By Jacqueline Cutler

Ben McKenzie’s clear-eyed stare makes him the perfect cop, as he proved on “Southland” and continues to prove on FOX’s “Gotham,” whose first season ended Monday, May 4.

“As we begin the series, he is an old-fashioned hero, a man of principle, a veteran,” McKenzie says of his character, James Gordon. “He is very much his father’s son — his father being a revered D.A. — and Jim has modeled himself in his father’s image. He comes into Gotham to take on that cause from his father only to find out Gotham is not exactly a moral place and his father may not have been who he thinks he was, and he has to adjust to new circumstances.”

McKenzie draws from his own life in portraying the son of a lawyer, though his dad wasn’t a district attorney.

“I grew up having a lot of fairly substantive conversations about morality and ethics and politics and government around the dinner table, and maybe that’s infused as to how I view the world,” he says. Just after earning a degree in foreign affairs and economics from the University of Virginia, McKenzie moved to Manhattan, two weeks before 9/11. He lived in a typically cramped fourth-floor walk-up and worked in off-off- Broadway plays.

Early on, he was cast on “The District” and within a year landed his breakthrough part on “The O.C.” Though actors often pine for a vehicle created for them or to play Hamlet, McKenzie, 36, maintains he is in his dream role.

“One of the things that almost any actor responds to is a new challenge, so I think it is really hard to create a perfect role,” he says. “Over a career you are going to play many roles and all will challenge you in many ways. This is pretty close to the perfect job. I have been given a leadership role on the show and Bruno [Heller, the creator] and Danny [Cannon, a director] have trusted me with what I really like. This is much more than James Gordon [being] a central character. It is also a big old production, which is exciting and fun. And it is in New York. I can’t believe my luck to come back.”

Having done the “starving artist, tiny apartment with roomies” experience, McKenzie is grateful.

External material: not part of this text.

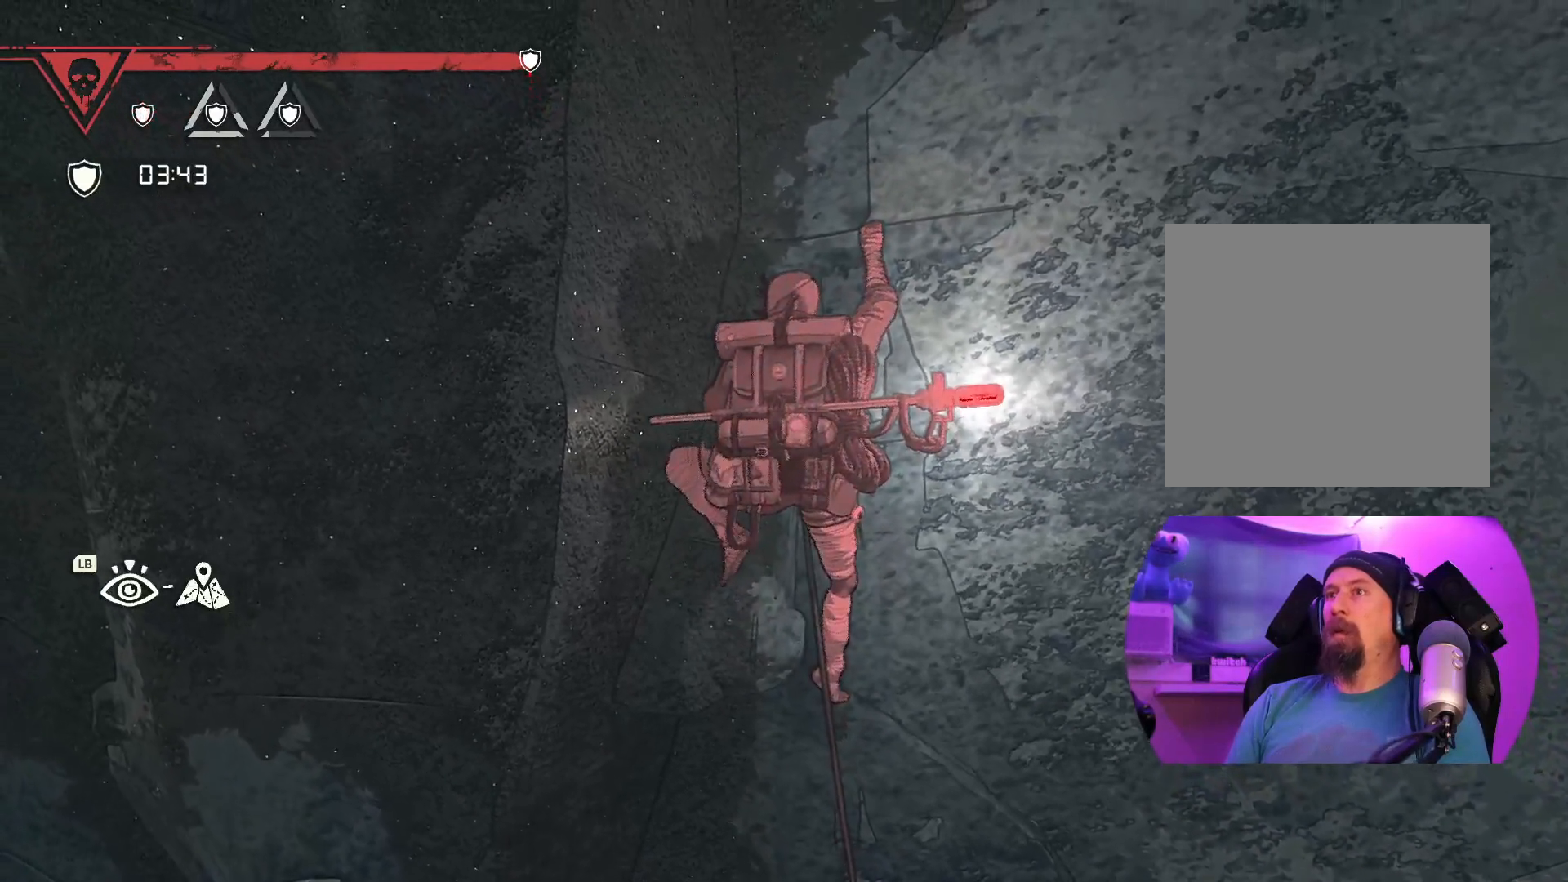
{"dt_ms": 500, "buttons": [], "left_stick": "up-left", "right_stick": "center", "events": [[233, "left_stick", "up-left"]]}
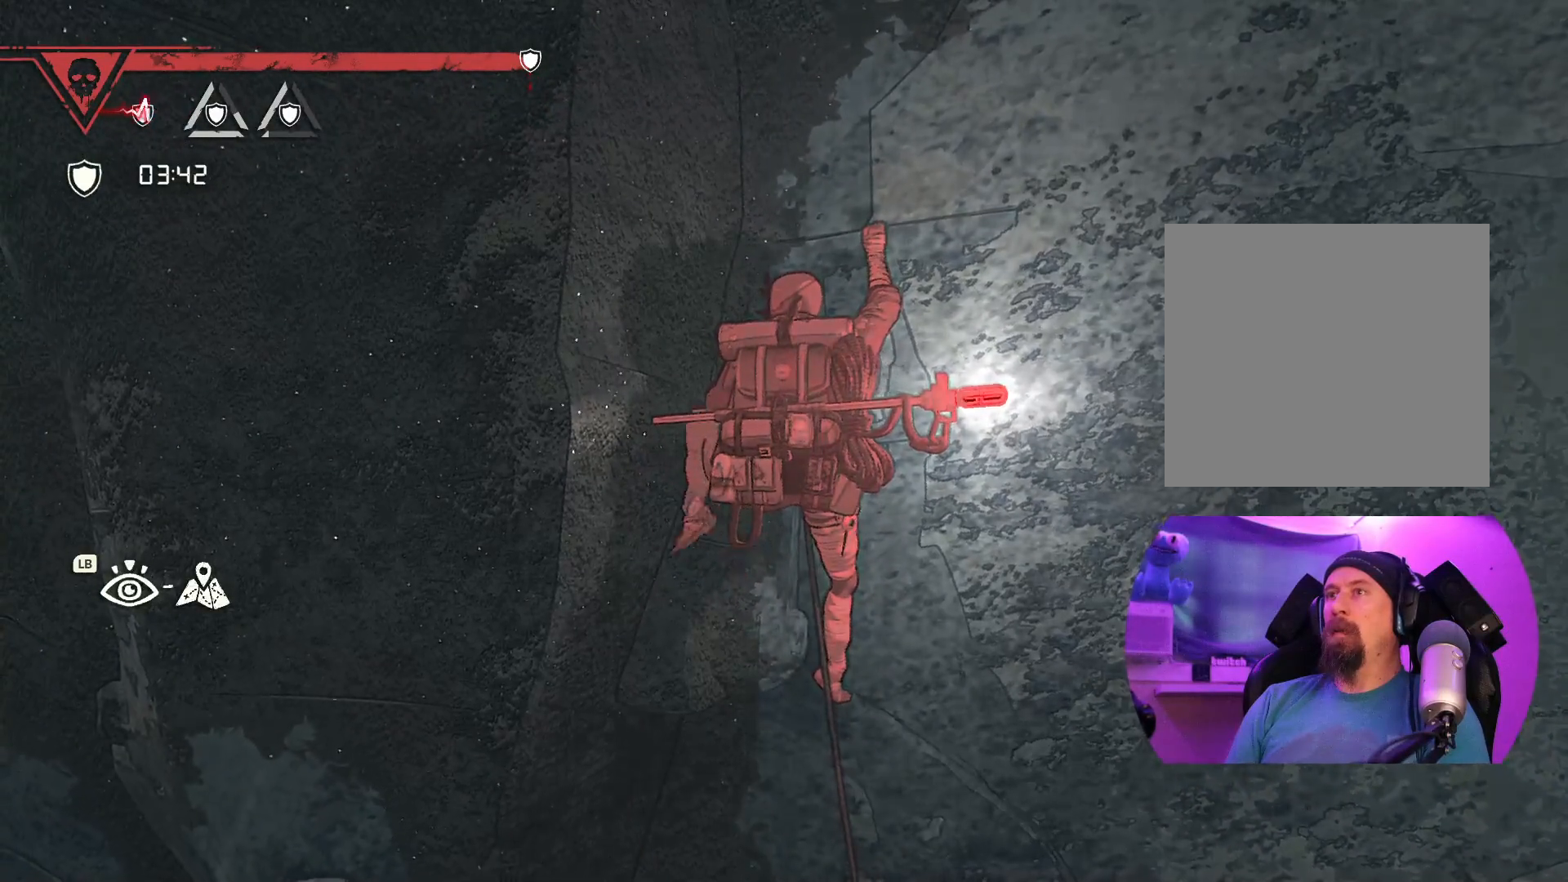
{"dt_ms": 500, "buttons": [], "left_stick": "center", "right_stick": "center", "events": [[17, "left_stick", "center"], [267, "left_stick", "right"], [450, "left_stick", "center"]]}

“To come back in a completely different environment is bizarre, in a way,” he says. “You sort of pinch yourself. It makes everything much easier. More than anything else, I remember those days fondly and you have to remember the struggle and there is a certain romance and it is real.”

McKenzie had just finished shooting the “Gotham” season finale and was boarding a plane to Los Angeles the next day. His main objective during hiatus? Resting.

“I am excited about the direction the show has taken,” McKenzie reflects. “I think we made a very strong pilot and we tried to make the show more procedural than it wanted to be, and we corrected that. From here on in, the show will take on a more serialized, character-driven exploration of the origins of all these mythological creatures.”